Tuesday 1 April 2014

Surat untuk Mantan

Untukmu, pemilik rindu.
Apa kabar hari-harimu? Apakah masih sibuk dan terlalu mengganggu? Asal kamu tahu, aku masih menolak untuk mengerti masalahmu yang itu. Maaf. Dan, apa kamu masih belum menganggapnya bukan sebuah masalah? Sudah, lupakan! Kamu tahu apa yang kamu lakukan, aku masih seyakin dulu. Baiklah, aku tidak bisa menahan untuk tidak menanyakannya. Bagaimana kabarmu? Apakah sudah berubah? Sejujurnya, aku tidak berharap banyak. Aku tahu, kamu mampu mengatakan ‘baik-baik saja’ jika memang harus mengatakannya, kamu hanya akan ‘pindah’ jika telah menemukan alasannya. Hanya saja, ada perasaan yang menggerutuku jika hal ini tidak kusampaikan padamu. Tentang kita dan masa lalu. Surat ini akan memberitahu.

Untukmu, yang dirindu.
Kamu tahu, waktu merupakan sahabat paling kejam? Di satu sisi dia setia menemenamiku merajut penantian, tapi di sisi lain, diam-diam dia mengikis pertahananku hingga jatuh berdebam, lalu karam. Yang akhirnya, jeraku tak mampu lagi diredam. Jangan salah sangka, aku mengatakan ini bukan untuk menyalahkannya. Bukan juga untuk mencari siapa yang salah. Pada dasarnya kita sama-sama tahu, pilihanlah yang membuat kita satu sama lain terluka. Aku memilih melepaskan, sedang kamu menawarkan kembali sebuah pertahanan. Kamu tahu, aku bisa. Aku tahu, saat itu aku dan kamu mungkin akan lebih terluka. Dan kita tidak pernah menyangka, menyerah mampu mengantarkan kita menemukan sebuah jalan. Yaitu jalan yang pada awalnya  kita tempuh bersama, namun ternyata tidak membawa kita pada tujuan yang serupa. Aku dan kamu memiliki ujung jalan yang terpisah. Aku tidak menganggapnya sebagai kesalahan, aku harap kamu juga paham.
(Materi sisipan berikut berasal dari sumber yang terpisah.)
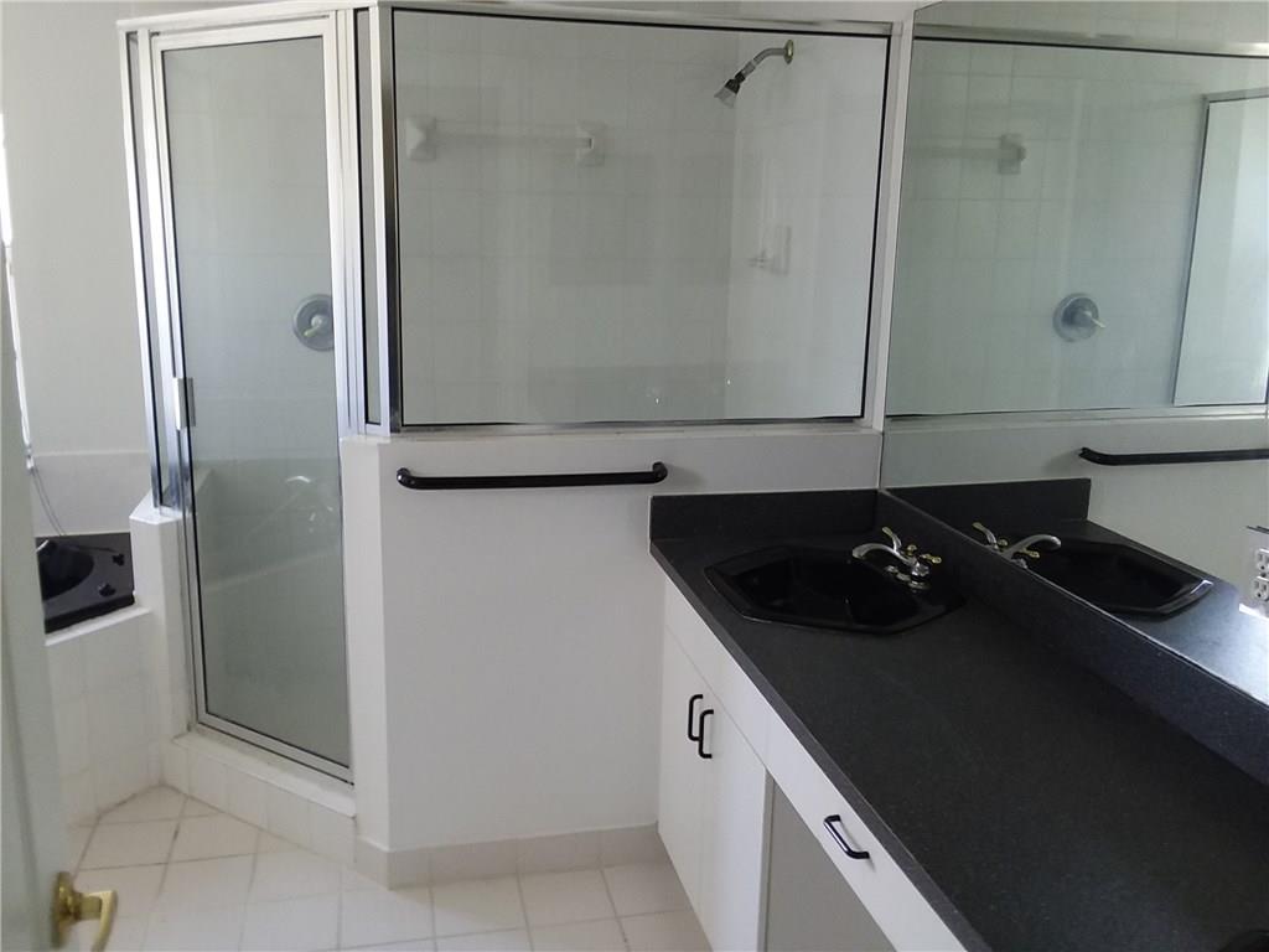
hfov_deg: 61.7
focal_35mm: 29
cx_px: 634
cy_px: 476
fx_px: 1063
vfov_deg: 48.2
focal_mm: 2.47
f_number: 1.9
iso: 64
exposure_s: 1/30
Ada hikmah yang bisa kuambil dari hubungan kita di masa lalu. Tentang pilihan yang tidak pernah aku maupun kamu bayangkan: mempertahankan atau melepaskan. Saat mempertahankan berarti berjuang untuk bahagia bersama orang yang dicinta, melepaskan berarti merelakan orang yang dicintai bahagia tanpa kita. Sebelumnya aku ingin jelaskan: bukan aku tidak ingin mempertahankan ‘kita’, aku juga tidak berharap melepaskan apa-apa. Namun bagiku, membuat pilihan untuk jalan keluar, tidaklah perkara menjatuhkan diri kembali pada lubang yang masih dalam. Sekalipun lubang itu tetap membuat aku aman, sesekali aku merasa ketakutan. Maaf. Maka aku memilih melepaskan, lalu bertahan. Ini lebih membuat aku merasa baik-baik saja. Karena sejatinya, luka yang sudah ada lebih baik tidak kita sia-siakan. Jika akhir dari cerita ini adalah bahagia, mengapa kita harus mengurung diri dalam lara? Kita hanya butuh percaya. Percaya bahwa semua yang terjadi selalu membawa alasan dan juga hikmah. Percaya bahwa kita bisa bahagia.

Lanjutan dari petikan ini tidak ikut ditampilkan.